- University: University of Montana
- Conference: BSC
- Description: Grizzly bear
- Origin of name: short for Montana
- First seen: 1993
- Related mascot(s): Monte's little buddy 'Mo', Monte's big buddy 'Rocky'

= Monte (mascot) =

University of Montana's athletics mascot

Monte, short for Montana, is the University of Montana's athletics mascot. He is modeled after a grizzly bear, in reference to the nickname of the university's athletic teams, the Grizzlies.

== History ==
Starting in 1897, the University of Montana used live bear cubs to promote their athletic teams, who were then simply known as the Bears. The university went through several bear cubs, often being forced to replace the bear at the end of every football season as it grew too large to be easily shuttled from game to game. The mascots had several different names through the years, including three bears named Fessy, in honor of famed University of Montana football coach Doug Fessden, and a bear named Jerry, in honor of coach Jerry Williams. However, live bear cubs were visibly uncomfortable during games, especially as the crowd grew loud. They would often be held in chains. Outside the sports arenas, the bears were occasionally subject to kidnappings, publicity hoaxes, and animal rights protests. One ran away successfully. Following a particularly poor football season in 1956, a rumor started that the school was euthanizing the bears.

Press and student outbursts at the complications of live bear mascots led the university to try a more conventional approach, and in the 1970s, the Grizzlies were backed by a variety of traditional company-sponsored costumed mascots. These included the Hamm's Beer Bear, Domino's Pizza's Noid, and at one point, Ronald McDonald. The local business Grizzly Auto Centers sponsored Otto the Grizzly, who was the primary mascot for the athletics teams for most of the 1980s, beginning in 1983 with student Jan Nesset. Like Otto, previous bear mascots were designed to be fierce and aggressive, even wolf-like; it wasn't until the athletics department conferred with mascot experts that it was decided to design a more engaging, friendly and energetic mascot. It was then in 1991 that Monte was developed. Monte debuted at the start of the 1993 season. In his first game as mascot, the Grizzlies came back to win after a 31-point deficit against South Dakota.

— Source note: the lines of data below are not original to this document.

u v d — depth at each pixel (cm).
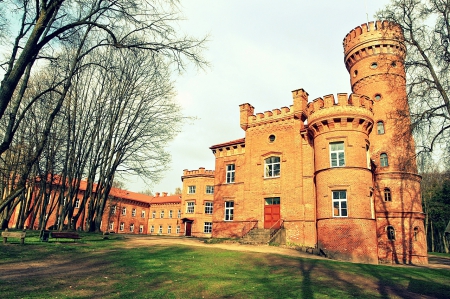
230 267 1516
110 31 1021
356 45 3369
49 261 1469
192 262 1602
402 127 1948
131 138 3062
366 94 3231
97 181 3300
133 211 7119
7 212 2922
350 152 2569
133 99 3073
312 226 2783
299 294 1045
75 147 2838
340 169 2541
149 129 3106
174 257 1733
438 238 6166
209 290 1063
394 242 2812
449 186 5044
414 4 1902
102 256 1675
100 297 920
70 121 2825
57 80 2539
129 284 1104
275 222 3014
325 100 2719
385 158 3036
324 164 2645
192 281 1182
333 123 2652
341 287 1180
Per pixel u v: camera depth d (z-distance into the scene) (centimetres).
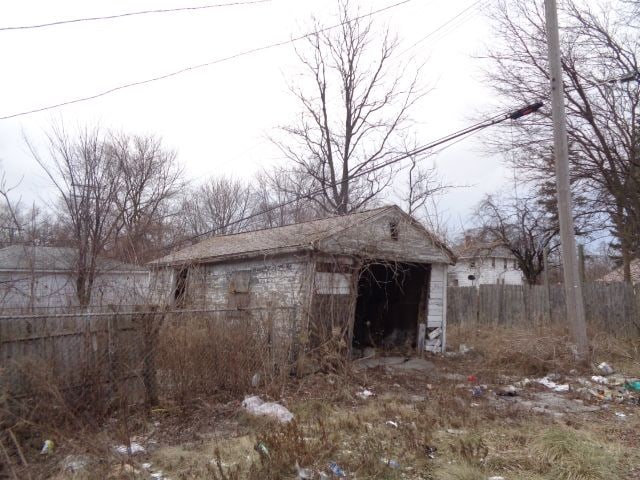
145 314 667
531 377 998
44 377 544
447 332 1588
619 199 1644
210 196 3584
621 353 1098
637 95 1573
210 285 1359
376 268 1423
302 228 1245
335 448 515
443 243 1296
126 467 480
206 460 501
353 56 2805
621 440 588
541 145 1733
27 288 1211
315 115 2880
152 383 669
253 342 817
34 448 516
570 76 1630
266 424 620
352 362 1022
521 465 494
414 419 654
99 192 1655
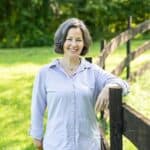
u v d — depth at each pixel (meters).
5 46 26.27
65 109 3.55
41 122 3.80
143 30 10.62
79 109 3.55
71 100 3.54
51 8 27.25
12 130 8.11
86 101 3.56
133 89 9.53
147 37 25.66
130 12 28.58
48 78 3.63
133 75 10.61
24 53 19.72
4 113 9.23
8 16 26.88
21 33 26.48
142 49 10.67
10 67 15.42
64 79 3.59
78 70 3.61
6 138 7.66
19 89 11.60
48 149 3.61
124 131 3.06
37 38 26.27
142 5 28.64
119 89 3.07
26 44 26.20
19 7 26.75
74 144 3.53
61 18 27.52
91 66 3.67
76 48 3.61
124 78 11.02
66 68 3.63
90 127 3.60
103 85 3.63
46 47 24.50
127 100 8.66
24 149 7.11
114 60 15.35
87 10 27.38
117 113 3.09
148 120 2.69
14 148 7.17
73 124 3.54
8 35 26.53
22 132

==Costume and Performance==
The person behind the mask is typically chosen by the university athletics' Assistant Marketing Director, in an auditioning process informally known as Monte Idol. An unwritten rule keeps the current Monte's real identity secret until he or she is no longer enrolled in the university, at which point another Monte is chosen. There are usually two students with the role of Monte during any given year, to ensure Monte will always be available. Though the job is unpaid, the occupant does receive a tuition waiver. Most notable of the costume-wearers was Barry Anderson, who wore the Monte suit for five years in the 2000s and went on to work for the Chicago Bulls' mascot team.

In the beginning of Monte's life, the costume was heavier and poorly ventilated. The head was secured by only a small strap and was too tight on the performer's head. Scott Stiegler, the first university student to don the costume full-time, developed a bicycle helmet with foam around it to affix the head of the costume more efficiently. Peripheral vision was still compromised, and Monte could occasionally be seen tripping over bleachers and small children during the first few games. While visibility has been improved, Monte still must feel his way around with his hands to avoid tripping.

Monte has a variety of different ways of entertaining crowds at sports games. A marked departure from previous mascots, Monte is considerably acrobatic, doing flips and cartwheels to celebrate favorable gameplay. He frequently interacts with children, something previous mascots were unable to do because of their bulky costume or frightening appearance. The philosophy is that Monte must remain unpredictable, always surprising fans. Monte has been known to enter games on motorcycles, four-wheelers and horseback, always surrounded by cheerleaders. His effect on crowd energy and team performance has been enormously positive. In the 13 years after Monte started entertaining audiences at games, the Grizzly football team had won more games than they had in the 25 years prior.

Monte averages around 200 public appearances per year, with only around 50 of those being in sports arenas. As such, he is more than the athletics mascot and has been regarded as a mascot for the university as a whole. The university has used Monte to spread school spirit at birthday parties, weddings, corporate functions, and even funerals. Local businesses have featured Monte in their advertisements, and his likeness is used to help incoming freshmen with "Ask Monte," an online Q&A service on the university's website. In 2008, he starred in the children's book "The Great Monte Mystery," written by university alum Jennifer Newbold.

==National exposure==
Monte has been nominated as Capital One's Mascot of the Year five times, winning twice --- in 2002, and again in 2004. The contest features 15 or more nominees pitted against each other, one at a time, with users and judges voting on their favorite of each match-up. The winner is the last standing. Nominees win $5,000 for their school; winners receive an additional $5,000 and are featured in a broadcast of an NFL game. Monte is the only mascot to have won twice.

Since then, he was featured in a Super Bowl commercial with Joe Montana.